From: Grant Callaghan (grantc4@hotmail.com)
Date: Sun 16 Feb 2003 - 22:07:05 GMT

  • Next message: Grant Callaghan: "Re: Sue Blackmore lecture Wednesday 5.15pm London"

    >Most of the time memes can be understood as just things we learn,
    >ultimately to the advantage of our genes.

    >But the pathological cases point out that "ideas (memes) have a life of
    >their own," sometimes to the detriment of the genes (and the persons)
    >involved.

    >Sorry to belabor the point, but understanding this model is what memetics
    >is about.

    Keith Henson

    While I agree with most of what you had to say, I see two points a bit differently. I would say that while memes do have a "life" of their own, that, too, is a metaphor for the fact that some memes are more attractive to people at certain times in their lives.

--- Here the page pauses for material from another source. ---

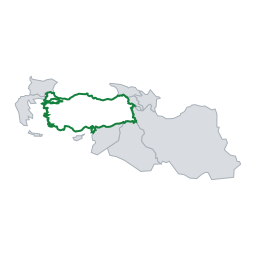 Turkey shown with its bordering countries
{"feature_id": "TUR", "entity_name": "Turkey", "entity_type": "country or territory", "adm_level": 0, "iso_a3": "TUR", "parent_name": "Asia", "parent_adm1": "", "projection": "orthographic", "projection_center": [34.29, 38.962], "detail": "fine", "context": "with_neighbors", "style": "outline", "palette": "green", "viewbox_px": 256, "rotation_deg": 0, "n_neighbors": 9, "source": "natural_earth", "source_scale": "50m", "svg_char_len": 9123}
<svg xmlns="http://www.w3.org/2000/svg" viewBox="0 0 256 256"><path d="M109.8,155.3L107.3,147.8L118.5,140.5L120.0,132.8L119.2,128.2L121.8,126.4L124.0,122.3L126.1,121.1L132.0,121.3L133.9,122.7L136.1,121.4L140.2,128.5L143.7,130.0L144.5,133.6L142.2,136.1L141.6,141.1L145.8,146.6L152.6,149.1L155.9,153.5L155.6,158.1L157.3,157.8L157.7,161.1L161.1,163.9L154.2,164.2L150.9,170.7L140.8,171.4L124.6,160.4L116.3,156.6L109.8,155.3Z" fill="#d9dde1" stroke="#a8b0b8" stroke-width="1"/><path d="M161.1,163.9L157.7,161.1L157.3,157.8L155.6,158.1L155.9,153.5L152.6,149.1L145.8,146.6L141.6,141.1L142.2,136.1L144.5,133.6L143.7,130.0L140.2,128.5L132.9,116.7L133.6,114.6L131.3,107.6L134.4,105.4L135.5,107.7L138.2,110.3L141.7,110.7L143.4,110.3L148.4,104.9L150.1,104.1L151.8,105.8L150.6,109.1L154.1,111.9L155.2,111.4L157.5,115.8L162.3,116.3L166.2,118.8L173.3,118.5L180.4,115.3L180.6,113.7L184.5,111.6L187.0,107.2L190.2,106.6L191.9,105.0L195.3,104.7L201.2,106.4L205.0,106.0L211.7,109.9L215.1,109.0L216.9,114.0L216.9,127.0L219.2,127.2L218.1,131.2L222.2,139.3L226.0,139.1L227.4,142.9L224.3,149.7L230.3,155.1L235.6,156.2L237.0,161.4L239.6,161.6L240.6,164.2L234.1,169.7L233.7,177.3L211.7,179.6L208.2,172.7L205.5,172.3L201.6,174.4L196.8,178.6L190.0,178.1L183.9,174.6L178.5,173.8L169.1,161.2L166.4,162.7L162.7,161.2L161.1,163.9Z" fill="#d9dde1" stroke="#a8b0b8" stroke-width="1"/><path d="M91.2,152.5L92.9,145.5L95.7,143.0L94.8,140.6L92.5,140.3L91.9,135.5L95.8,130.0L96.0,126.5L97.7,127.7L103.2,125.7L105.9,126.8L110.1,126.6L115.7,123.8L124.0,122.3L121.8,126.4L119.2,128.2L120.0,132.8L118.5,140.5L97.2,154.9L91.2,152.5Z" fill="#d9dde1" stroke="#a8b0b8" stroke-width="1"/><path d="M143.4,110.3L141.7,110.7L139.1,106.4L137.0,106.7L135.4,105.1L128.6,102.6L128.7,99.5L127.7,97.4L134.1,95.7L137.2,98.1L136.5,99.8L139.2,101.6L138.2,103.8L142.7,106.0L143.4,110.3Z" fill="#d9dde1" stroke="#a8b0b8" stroke-width="1"/><path d="M31.2,76.4L32.1,79.2L43.8,81.3L46.2,79.9L51.7,78.9L57.4,82.3L54.8,84.7L52.8,89.1L54.0,92.8L50.1,91.7L45.2,93.3L44.8,96.4L40.5,96.6L37.4,94.0L33.5,95.3L30.1,94.7L30.3,90.6L28.3,88.2L29.1,87.5L28.7,86.7L29.8,84.8L31.8,83.0L30.0,80.0L29.9,77.7L31.2,76.4Z" fill="#d9dde1" stroke="#a8b0b8" stroke-width="1"/><path d="M42.4,134.5L41.6,136.3L34.2,136.1L34.3,135.0L28.2,133.1L29.5,130.6L32.0,133.0L39.8,133.9L39.5,135.0L42.4,134.5ZM30.1,94.7L33.5,95.3L37.4,94.0L40.5,96.6L44.8,96.4L45.2,93.3L47.3,95.1L45.5,98.9L44.3,99.6L39.0,98.3L33.1,99.3L36.0,103.2L30.8,103.6L28.7,100.1L27.6,101.3L28.2,105.2L30.2,108.5L28.3,109.6L32.8,114.9L32.5,118.5L28.1,116.3L29.2,119.7L26.0,119.9L27.2,125.7L23.9,125.4L20.2,122.1L18.8,112.5L15.4,105.4L15.4,103.6L18.0,100.9L18.6,98.9L20.3,98.2L20.6,96.6L23.8,96.5L25.7,95.4L28.2,95.8L30.1,94.7Z" fill="#d9dde1" stroke="#a8b0b8" stroke-width="1"/><path d="M139.2,92.0L141.6,91.0L145.3,94.4L147.4,94.5L150.3,89.8L156.4,96.8L158.6,96.7L160.3,98.1L156.6,99.3L156.1,106.6L154.6,108.3L155.2,111.4L154.1,111.9L150.6,109.1L151.8,105.8L150.1,104.1L148.4,104.9L143.4,110.3L142.7,106.0L138.2,103.8L139.2,101.6L136.5,99.8L137.2,98.1L134.1,95.7L135.1,94.5L141.4,95.9L141.9,95.1L139.2,92.0ZM141.7,110.7L138.2,110.3L135.5,107.7L134.4,105.4L135.4,105.1L137.0,106.7L139.1,106.4L141.7,110.7Z" fill="#d9dde1" stroke="#a8b0b8" stroke-width="1"/><path d="M109.6,84.0L110.1,83.3L120.8,84.5L127.4,86.9L128.3,88.0L131.0,86.7L135.4,87.5L137.1,89.9L140.2,91.0L139.2,92.0L141.9,95.1L141.4,95.9L138.8,95.9L135.1,94.5L134.1,95.7L127.7,97.4L122.9,94.7L117.9,95.5L118.4,92.7L116.8,88.5L114.0,86.4L111.4,85.9L109.6,84.0Z" fill="#d9dde1" stroke="#a8b0b8" stroke-width="1"/><path d="M82.1,138.3L76.7,140.8L74.2,140.0L73.0,137.4L75.9,137.2L76.6,135.7L80.4,135.8L85.0,133.9L81.6,136.6L82.1,138.3Z" fill="#d9dde1" stroke="#a8b0b8" stroke-width="1"/><path d="M117.7,95.6L118.6,95.8L119.0,96.0L119.7,95.6L121.0,95.5L122.2,95.7L122.4,95.5L122.6,94.9L122.8,94.8L123.1,94.7L123.5,94.7L123.7,94.8L123.9,95.2L124.3,95.3L125.1,96.0L125.5,96.2L125.6,96.3L125.5,96.5L125.8,96.9L126.2,96.9L126.6,96.9L126.8,96.9L126.9,97.1L127.0,97.4L127.1,97.6L127.4,98.0L127.8,98.2L128.0,98.4L128.4,99.2L128.6,99.7L128.6,100.1L128.4,100.6L128.0,101.2L128.3,101.8L128.3,102.0L128.7,102.7L128.9,103.1L128.8,103.3L128.7,103.4L129.4,103.7L130.1,103.9L130.4,104.0L131.2,103.7L131.8,103.6L132.3,103.9L133.2,104.5L134.1,105.2L134.6,105.8L134.4,105.8L133.4,105.2L133.1,105.5L132.8,105.9L132.7,107.5L132.4,107.7L131.4,107.7L131.0,107.8L130.9,107.9L131.2,108.3L131.3,108.9L131.6,109.1L131.9,109.3L131.9,109.9L131.8,110.3L132.0,110.7L132.3,111.1L132.5,111.2L132.5,112.1L132.7,112.4L132.8,113.0L132.9,113.8L133.0,114.0L133.6,114.1L133.7,114.3L133.5,114.8L133.4,115.5L133.3,115.8L133.0,116.2L132.9,116.7L132.9,117.1L132.9,117.3L133.5,117.3L133.8,117.5L134.7,117.9L134.9,118.1L134.7,118.5L134.8,118.8L134.9,119.1L135.0,119.9L135.7,120.3L136.2,120.6L136.2,120.8L136.0,121.1L136.1,121.6L135.9,121.5L135.3,121.5L134.4,122.3L133.8,122.9L133.6,122.9L133.5,122.7L133.4,122.5L133.3,121.5L133.2,121.2L132.8,121.0L132.3,120.9L131.9,121.3L131.4,121.6L130.6,121.7L129.8,121.6L128.8,121.3L128.5,121.3L127.7,121.1L126.9,121.4L126.6,121.4L126.1,121.2L125.9,121.3L125.5,122.0L124.6,122.9L124.2,123.0L123.9,122.3L123.6,122.0L123.3,121.9L123.1,122.0L122.6,122.6L121.8,122.9L119.9,123.5L118.7,123.7L117.1,123.6L116.4,123.7L115.9,123.8L114.6,124.4L112.5,125.7L110.9,126.4L109.2,126.8L108.0,126.9L107.0,126.9L106.3,126.9L105.9,126.8L105.3,126.3L104.6,125.9L103.9,125.8L103.3,125.7L101.9,126.5L101.0,126.8L99.5,127.5L98.3,127.5L97.7,127.5L97.2,127.2L97.0,126.9L96.2,126.7L95.6,126.6L95.4,126.8L95.3,127.3L95.0,128.8L95.6,130.0L94.7,130.3L94.2,130.6L94.1,131.7L93.6,131.9L93.4,132.1L93.1,132.8L92.2,132.3L91.8,132.3L92.1,131.8L91.3,129.8L91.7,129.2L92.4,128.5L93.2,127.6L93.1,126.6L92.9,126.4L92.5,126.0L91.7,126.4L91.2,126.9L90.9,127.0L90.5,127.2L90.4,127.7L89.9,128.0L89.2,128.2L88.1,127.8L86.9,127.2L86.2,126.8L85.7,126.7L85.2,126.9L83.6,128.0L82.2,129.7L81.9,130.0L80.5,130.7L79.7,130.9L79.2,130.9L77.5,131.2L76.6,131.2L75.9,131.6L74.6,131.1L73.8,130.6L73.3,130.0L72.6,128.9L72.0,128.3L70.8,127.8L68.7,126.5L68.1,126.4L66.7,126.2L65.1,126.0L64.8,126.4L64.6,128.1L64.3,128.6L64.2,129.5L63.7,129.9L63.2,129.6L62.9,129.4L62.1,129.8L60.6,130.2L60.1,130.3L58.4,129.5L57.8,129.1L57.4,128.6L57.3,127.8L57.1,127.4L57.0,126.7L56.6,126.5L56.2,126.8L55.8,126.7L55.3,126.6L54.2,125.8L53.3,125.7L52.7,126.5L52.3,126.7L51.8,126.7L52.2,126.0L50.8,126.0L50.0,126.4L49.4,126.3L49.0,126.0L49.1,125.8L49.5,125.8L49.9,125.6L51.4,125.6L51.8,125.5L52.2,125.0L53.0,124.5L53.1,124.3L50.2,124.3L48.6,124.1L48.4,124.3L48.1,124.3L48.1,123.7L48.4,123.4L48.7,123.4L49.6,123.2L49.6,122.7L49.0,122.3L48.9,122.1L48.4,122.0L48.1,121.7L48.1,121.0L47.9,120.3L47.5,119.9L47.6,119.7L48.3,119.6L48.5,118.6L48.5,118.0L48.1,117.9L47.1,117.3L46.8,117.4L46.4,116.8L45.9,116.4L45.5,116.5L45.3,116.6L45.1,116.5L44.6,116.2L44.2,115.9L44.0,115.7L44.3,115.1L44.6,115.2L44.7,114.7L44.5,113.9L44.6,113.6L44.9,113.5L45.3,113.6L45.6,114.1L45.7,114.5L45.5,114.9L45.7,115.4L45.9,115.5L46.0,115.1L46.4,115.2L46.8,115.3L48.0,115.2L48.3,115.0L47.4,114.9L47.1,114.7L46.8,114.2L46.6,113.7L46.5,113.2L47.3,112.8L47.8,112.2L47.6,111.9L47.4,111.8L47.1,111.9L46.9,111.6L46.9,111.3L47.1,111.0L47.2,110.7L46.4,109.5L46.6,109.2L47.1,108.7L47.7,108.1L47.6,107.9L47.3,107.8L45.6,107.9L44.9,108.1L43.8,108.1L43.7,107.8L43.8,107.5L44.1,107.0L44.2,105.6L44.4,104.9L45.0,104.7L45.9,103.7L47.3,102.5L48.6,102.6L49.1,102.3L49.9,102.4L50.1,102.9L50.8,103.3L52.0,103.3L52.6,103.0L52.1,102.4L52.3,102.2L52.8,102.2L53.3,102.4L53.3,102.5L53.2,102.7L53.0,103.1L54.7,103.0L56.3,103.3L56.9,103.3L58.2,103.3L58.4,103.1L58.0,102.8L57.6,102.7L57.2,102.4L58.0,101.8L58.5,101.7L60.7,101.5L62.3,101.4L62.3,101.2L60.0,100.8L59.5,100.5L58.9,99.9L58.6,99.5L58.9,98.4L59.1,98.1L60.0,98.1L62.8,98.8L64.8,98.6L67.0,99.4L69.1,99.3L69.6,99.0L70.1,98.0L73.1,96.4L74.2,95.5L75.3,95.0L77.2,94.5L78.8,93.8L79.3,93.8L83.1,94.1L85.7,94.2L86.9,93.5L87.6,93.7L87.6,93.9L87.5,94.2L87.5,94.6L87.9,95.2L88.3,95.6L89.6,96.2L91.3,95.6L91.9,95.8L92.5,97.4L93.0,98.0L93.6,98.4L94.1,98.4L94.5,98.0L94.8,97.8L95.4,97.8L96.4,98.3L96.8,98.9L98.5,99.2L100.1,99.4L100.8,99.9L103.1,100.3L103.9,100.1L105.3,99.6L108.0,98.9L109.9,99.5L110.4,99.6L110.8,99.5L111.4,99.7L112.1,99.5L114.0,98.5L114.6,97.9L115.2,97.7L115.8,97.4L117.3,96.2L117.7,95.6ZM54.1,93.1L53.9,93.8L54.2,94.6L54.8,95.8L55.4,96.4L58.2,97.9L58.7,98.1L58.6,98.6L58.4,99.1L58.1,99.4L57.3,99.6L55.0,98.8L54.5,98.7L54.0,98.8L53.2,99.2L52.4,99.0L51.2,99.2L50.8,100.0L49.9,100.9L48.5,101.6L47.5,101.9L45.9,103.3L45.2,104.1L44.5,104.3L44.7,103.9L44.9,103.6L44.9,103.3L44.9,102.8L45.5,102.4L45.9,102.1L47.3,101.6L47.7,101.1L46.6,101.0L45.6,101.1L45.0,100.9L44.4,100.9L44.1,100.2L44.5,100.0L44.9,99.6L45.7,98.9L45.8,98.6L45.8,98.3L45.7,98.2L45.8,97.1L46.9,96.5L47.2,96.4L47.3,96.2L47.3,95.5L47.2,94.9L46.8,94.6L46.5,94.2L46.1,94.0L46.1,93.9L46.1,93.7L46.3,93.5L47.0,93.4L47.4,92.7L47.6,92.6L48.4,92.6L48.8,92.5L49.3,92.3L49.5,92.2L50.3,92.1L50.6,92.0L50.8,92.1L51.6,93.0L51.8,93.2L52.5,93.0L53.1,93.1L53.3,92.9L53.5,92.9L54.1,93.1ZM43.5,103.8L42.4,103.9L42.0,103.7L42.4,103.4L43.1,103.2L43.3,103.2L43.5,103.6L43.5,103.8Z" fill="none" stroke="#15803d" stroke-width="2"/></svg>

    Teenagers, for example, are attracted to thoughts of sex and girls and what life is all about while older people dwell less on these things and worry more about peace and stability in their lives. But this has more to do with the genetic chemistry of our bodies than anything else. Fashions, for example, in clothes and cars, etc., are tied to the quest for female companionship and less to just wanting something because it is there than the virus model implies.

    Many of the memes that cause harm to the individual are tied to aspects of socializing or looking for answers to what life is all about than a deliberate desire for self destrucion by those people. Drinking and drug use are mainly social activities people call "fun" in the beginning. It is only later that they discover the destructive aspects of what they are doing. Most of those people who are in the "searching for answers" mode think they have found something when they decide to join groups of other like-minded people based on a meme they find attractive.

    Sam Rose posted an article on his Billions of Minds list a day or two ago by a man who had become disillusioned with Buddhism. He seemed typical to me of many people who go out in search of something, find what they think are satisfying answers, then in the light of further experience and put off by the conflict of those ideas with the culture they were born into or live in, they turn to something else that reflects the changes in their lives and how they now think.

    The reason why religious and other memes are attractive to people is to satisfy their own desires and not due to the popularity of the memes they come across, except in a secondary sense that because other people are doing something, they may find their own answers in the same way. But not everyone is attracted to the same ideas.

    Some ideas spread among groups of people based on such things as where they live when the idea becomes available, who else is interested in it, what ideas it has to compete with within the mind of the beholder and the group with which he/she associates, and the emotions that are driving the person who comes into contact with the idea. The memes we choose come from the pool of memes available to us at the time. We choose them to use for specific purposes but the environment we live in has a great deal to do with the problems we need to solve and what we consider acceptable ways in which to solve them. A war monger won't find his arguments acceptable to members of a peace rally, for example. And vice verse.

    The young man who cares for little but women, beer and football will probably not be easily infected by religious memes while another who is lonely and discouraged with how his life is going might latch on to such ideas as a drowning man grabs for a straw. But, again, it is the disposition of the person that makes the difference between acceptance and the lack of it rather than the meme itself.

    In another sense, we are all exposed to hundreds or thousands of memes in various ways every day but only find a relative few useful to us in our daily lives. I think the people we decide to socialize with has more to do with the memes we act upon that the fact that we are exposed to them. We use the memes we pick up in the act of socializing and they most often satisfy social needs.

    A man might join a group to spend more time with a woman, but if he doesn't learn the language and the customs of the group, he will eventually be rejected as unsuitable to the woman and the group. If you're going to Rome you'd better learn to act like a Roman. Otherwise you'll be seen as a barbarian. Wearing the "right" fashions means wearing fashions that are approved by the people you want to associate with. Foreigners who don't
    "talk right" were talking all right when they stayed at home. They just don't talk right to fit into the society they aspire to.

    Elize Dolittle, for example could speak perfectly well when she was working the streets, but her language was not suitable for hanging out with high society. What professor Higgins gave her was a wholesale meme change. That took time, effort and desire on her part. She wasn't just "infected" with the new memes. She had been exposed to them for years before she decided to cultivate them (if you accept the premise of the story).